Plain-text document sources:
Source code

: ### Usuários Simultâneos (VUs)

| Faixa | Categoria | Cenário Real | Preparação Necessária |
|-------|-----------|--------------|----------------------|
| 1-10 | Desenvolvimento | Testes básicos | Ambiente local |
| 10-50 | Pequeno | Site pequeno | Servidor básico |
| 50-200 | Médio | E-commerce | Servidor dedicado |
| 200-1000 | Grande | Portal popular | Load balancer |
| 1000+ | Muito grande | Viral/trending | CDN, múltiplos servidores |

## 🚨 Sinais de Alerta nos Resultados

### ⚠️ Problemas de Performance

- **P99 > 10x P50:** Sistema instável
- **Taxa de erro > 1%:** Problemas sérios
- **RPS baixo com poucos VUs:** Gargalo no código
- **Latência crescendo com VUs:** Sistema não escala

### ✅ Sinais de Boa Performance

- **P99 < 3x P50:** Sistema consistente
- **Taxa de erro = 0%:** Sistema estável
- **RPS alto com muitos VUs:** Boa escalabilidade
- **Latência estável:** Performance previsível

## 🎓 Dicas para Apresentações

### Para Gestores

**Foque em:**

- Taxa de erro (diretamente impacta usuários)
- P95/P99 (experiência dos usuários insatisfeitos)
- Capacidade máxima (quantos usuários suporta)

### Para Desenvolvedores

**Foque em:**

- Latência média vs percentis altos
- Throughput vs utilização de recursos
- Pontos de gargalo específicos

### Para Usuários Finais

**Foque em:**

● Task details: Write out the data above once more, exactly as it stands.

● Written solution:
Source code

: ### Usuários Simultâneos (VUs)

| Faixa | Categoria | Cenário Real | Preparação Necessária |
|-------|-----------|--------------|----------------------|
| 1-10 | Desenvolvimento | Testes básicos | Ambiente local |
| 10-50 | Pequeno | Site pequeno | Servidor básico |
| 50-200 | Médio | E-commerce | Servidor dedicado |
| 200-1000 | Grande | Portal popular | Load balancer |
| 1000+ | Muito grande | Viral/trending | CDN, múltiplos servidores |

## 🚨 Sinais de Alerta nos Resultados

### ⚠️ Problemas de Performance

- **P99 > 10x P50:** Sistema instável
- **Taxa de erro > 1%:** Problemas sérios
- **RPS baixo com poucos VUs:** Gargalo no código
- **Latência crescendo com VUs:** Sistema não escala

### ✅ Sinais de Boa Performance

- **P99 < 3x P50:** Sistema consistente
- **Taxa de erro = 0%:** Sistema estável
- **RPS alto com muitos VUs:** Boa escalabilidade
- **Latência estável:** Performance previsível

## 🎓 Dicas para Apresentações

### Para Gestores

**Foque em:**

- Taxa de erro (diretamente impacta usuários)
- P95/P99 (experiência dos usuários insatisfeitos)
- Capacidade máxima (quantos usuários suporta)

### Para Desenvolvedores

**Foque em:**

- Latência média vs percentis altos
- Throughput vs utilização de recursos
- Pontos de gargalo específicos

### Para Usuários Finais

**Foque em:**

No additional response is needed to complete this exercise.